From Photographic History of the Civil War.

South of Vicksburg the prospect for the Union Army was equally dismal. After meeting the river at Vicksburg, the bluffs follow the river course closely to the south and were accessible, therefore, to troops from the Mississippi River. But the river batteries of the city prevented passage of transports to the river below; for troops to get below the city it was necessary to move through the Louisiana lowlands west of the river. This region was like the Delta north of Vicksburg—flooded bottom lands interspersed with bayous, rivers, and lakes. It would prove equally obstinate to land movements.

To increase Grant's difficulties, his campaign against Vicksburg was begun during the wet season when streams were overflowing and lowlands impassable. The winter of 1862—63 was a period of unusually high water, the Mississippi cresting higher than its natural banks from December until April. Had Grant reached Vicksburg during the dry season, his problem would have been less formidable.

Until the bottoms were dry enough to permit land movements, the Union commander felt himself compelled to keep the army active. Even if success along the water routes seemed unlikely, he reasoned that prolonged idleness would be injurious to the health and morale of his troops. Grant had come to believe that military success was won by the aggressive.

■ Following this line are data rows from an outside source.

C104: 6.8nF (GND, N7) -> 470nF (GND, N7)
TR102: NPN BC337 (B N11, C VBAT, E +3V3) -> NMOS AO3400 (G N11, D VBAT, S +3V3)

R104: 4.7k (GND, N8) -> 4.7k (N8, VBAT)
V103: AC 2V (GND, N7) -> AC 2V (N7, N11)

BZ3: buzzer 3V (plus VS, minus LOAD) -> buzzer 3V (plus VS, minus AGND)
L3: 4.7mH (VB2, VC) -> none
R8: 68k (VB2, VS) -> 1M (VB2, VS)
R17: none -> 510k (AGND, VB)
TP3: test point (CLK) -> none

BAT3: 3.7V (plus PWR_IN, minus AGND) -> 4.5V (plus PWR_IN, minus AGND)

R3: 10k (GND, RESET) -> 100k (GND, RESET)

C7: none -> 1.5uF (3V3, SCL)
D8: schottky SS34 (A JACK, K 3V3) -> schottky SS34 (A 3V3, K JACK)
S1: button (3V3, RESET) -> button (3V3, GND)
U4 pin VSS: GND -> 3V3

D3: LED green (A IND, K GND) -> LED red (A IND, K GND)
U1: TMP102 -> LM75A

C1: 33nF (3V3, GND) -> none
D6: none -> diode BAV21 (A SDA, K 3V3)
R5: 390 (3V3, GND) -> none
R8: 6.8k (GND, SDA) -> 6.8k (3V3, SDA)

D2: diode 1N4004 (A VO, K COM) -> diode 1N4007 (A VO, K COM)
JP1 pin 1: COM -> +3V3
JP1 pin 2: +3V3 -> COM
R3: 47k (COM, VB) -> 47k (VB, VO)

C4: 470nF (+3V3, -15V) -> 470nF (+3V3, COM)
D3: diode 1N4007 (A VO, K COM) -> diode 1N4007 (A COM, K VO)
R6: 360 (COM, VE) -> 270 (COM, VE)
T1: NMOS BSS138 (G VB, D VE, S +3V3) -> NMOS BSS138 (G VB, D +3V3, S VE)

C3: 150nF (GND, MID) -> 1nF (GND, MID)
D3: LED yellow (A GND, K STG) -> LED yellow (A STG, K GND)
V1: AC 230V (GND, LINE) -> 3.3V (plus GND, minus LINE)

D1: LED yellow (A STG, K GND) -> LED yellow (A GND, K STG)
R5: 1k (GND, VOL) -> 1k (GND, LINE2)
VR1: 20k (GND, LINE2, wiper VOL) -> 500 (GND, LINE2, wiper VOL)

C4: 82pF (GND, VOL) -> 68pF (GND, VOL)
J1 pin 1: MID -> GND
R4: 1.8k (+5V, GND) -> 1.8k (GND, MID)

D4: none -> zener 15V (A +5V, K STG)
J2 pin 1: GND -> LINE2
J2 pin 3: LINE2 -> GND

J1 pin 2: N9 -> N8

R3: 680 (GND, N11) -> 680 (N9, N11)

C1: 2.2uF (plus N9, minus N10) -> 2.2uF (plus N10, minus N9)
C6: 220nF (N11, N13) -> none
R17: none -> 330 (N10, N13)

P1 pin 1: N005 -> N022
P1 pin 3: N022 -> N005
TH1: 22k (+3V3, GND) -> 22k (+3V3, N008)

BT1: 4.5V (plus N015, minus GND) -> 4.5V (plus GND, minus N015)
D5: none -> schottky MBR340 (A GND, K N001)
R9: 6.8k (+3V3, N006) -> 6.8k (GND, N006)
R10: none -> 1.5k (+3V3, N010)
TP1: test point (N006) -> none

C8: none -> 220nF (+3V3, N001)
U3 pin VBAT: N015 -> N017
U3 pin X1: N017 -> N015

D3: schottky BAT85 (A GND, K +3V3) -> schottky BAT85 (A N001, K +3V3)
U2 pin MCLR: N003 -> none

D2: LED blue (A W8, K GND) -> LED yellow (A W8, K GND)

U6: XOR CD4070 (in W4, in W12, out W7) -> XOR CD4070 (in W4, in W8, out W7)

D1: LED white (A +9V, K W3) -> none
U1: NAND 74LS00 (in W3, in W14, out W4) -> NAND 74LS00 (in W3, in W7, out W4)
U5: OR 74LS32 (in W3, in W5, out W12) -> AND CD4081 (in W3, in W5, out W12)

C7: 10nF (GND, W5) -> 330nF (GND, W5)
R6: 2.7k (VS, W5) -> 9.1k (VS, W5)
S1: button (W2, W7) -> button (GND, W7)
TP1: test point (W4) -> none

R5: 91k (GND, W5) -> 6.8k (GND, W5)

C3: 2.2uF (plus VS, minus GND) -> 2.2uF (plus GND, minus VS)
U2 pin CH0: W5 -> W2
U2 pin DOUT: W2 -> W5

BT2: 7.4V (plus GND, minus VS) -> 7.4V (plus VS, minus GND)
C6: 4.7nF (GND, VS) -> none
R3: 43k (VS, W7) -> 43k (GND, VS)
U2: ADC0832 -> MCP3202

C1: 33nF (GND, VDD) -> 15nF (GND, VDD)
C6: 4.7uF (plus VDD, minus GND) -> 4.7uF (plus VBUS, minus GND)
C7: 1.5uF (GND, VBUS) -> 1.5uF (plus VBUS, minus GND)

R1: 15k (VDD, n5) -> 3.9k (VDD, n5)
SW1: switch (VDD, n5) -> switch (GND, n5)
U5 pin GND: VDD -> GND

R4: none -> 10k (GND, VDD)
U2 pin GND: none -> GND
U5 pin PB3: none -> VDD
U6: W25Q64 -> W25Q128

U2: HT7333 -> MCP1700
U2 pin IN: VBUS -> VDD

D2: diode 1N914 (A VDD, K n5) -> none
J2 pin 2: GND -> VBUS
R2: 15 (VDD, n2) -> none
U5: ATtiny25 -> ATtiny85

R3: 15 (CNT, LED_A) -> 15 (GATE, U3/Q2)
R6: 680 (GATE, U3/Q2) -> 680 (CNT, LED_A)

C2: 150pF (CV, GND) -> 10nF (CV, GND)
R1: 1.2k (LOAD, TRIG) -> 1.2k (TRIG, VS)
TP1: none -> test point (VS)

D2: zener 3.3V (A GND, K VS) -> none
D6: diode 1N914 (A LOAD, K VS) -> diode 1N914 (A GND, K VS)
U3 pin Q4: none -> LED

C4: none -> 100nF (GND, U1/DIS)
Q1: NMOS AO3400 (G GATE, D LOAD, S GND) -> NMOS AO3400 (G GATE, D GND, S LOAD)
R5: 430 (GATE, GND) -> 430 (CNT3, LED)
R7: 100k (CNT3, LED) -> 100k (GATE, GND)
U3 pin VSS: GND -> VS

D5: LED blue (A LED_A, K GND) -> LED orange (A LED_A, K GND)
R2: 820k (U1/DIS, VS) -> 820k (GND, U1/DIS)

To Grant's critics, who demanded that he open the Mississippi without delay or be replaced by someone who could, Lincoln replied, "I can't spare this man; he fights."

As Pemberton prepared to defend Vicksburg he was beset by difficulties rivaling those of his opponent, despite the topography which was friendly to his defensive purpose. Vicksburg would be secure only so long as the Confederate Army could prevent Grant from achieving a foothold on the high ground above or below the city. Yet, to prevent such a lodgment, it was necessary for Pemberton to defend a wide front extending 200 miles above and below Vicksburg, at any point along which Grant might strike. To cover this large area the Confederate commander would have to disperse his limited garrison dangerously and at the same time retain sufficient troops to protect the city—his primary responsibility. Under such conditions it was essential for Pemberton to receive information of Federal movements in order to concentrate his troops rapidly to meet the advance. Yet Pemberton was almost wholly lacking in cavalry and had no navy to interfere with and report Union progress through the rivers and bayous. Both Pemberton and Grant faced exacting problems in command during the Vicksburg operations.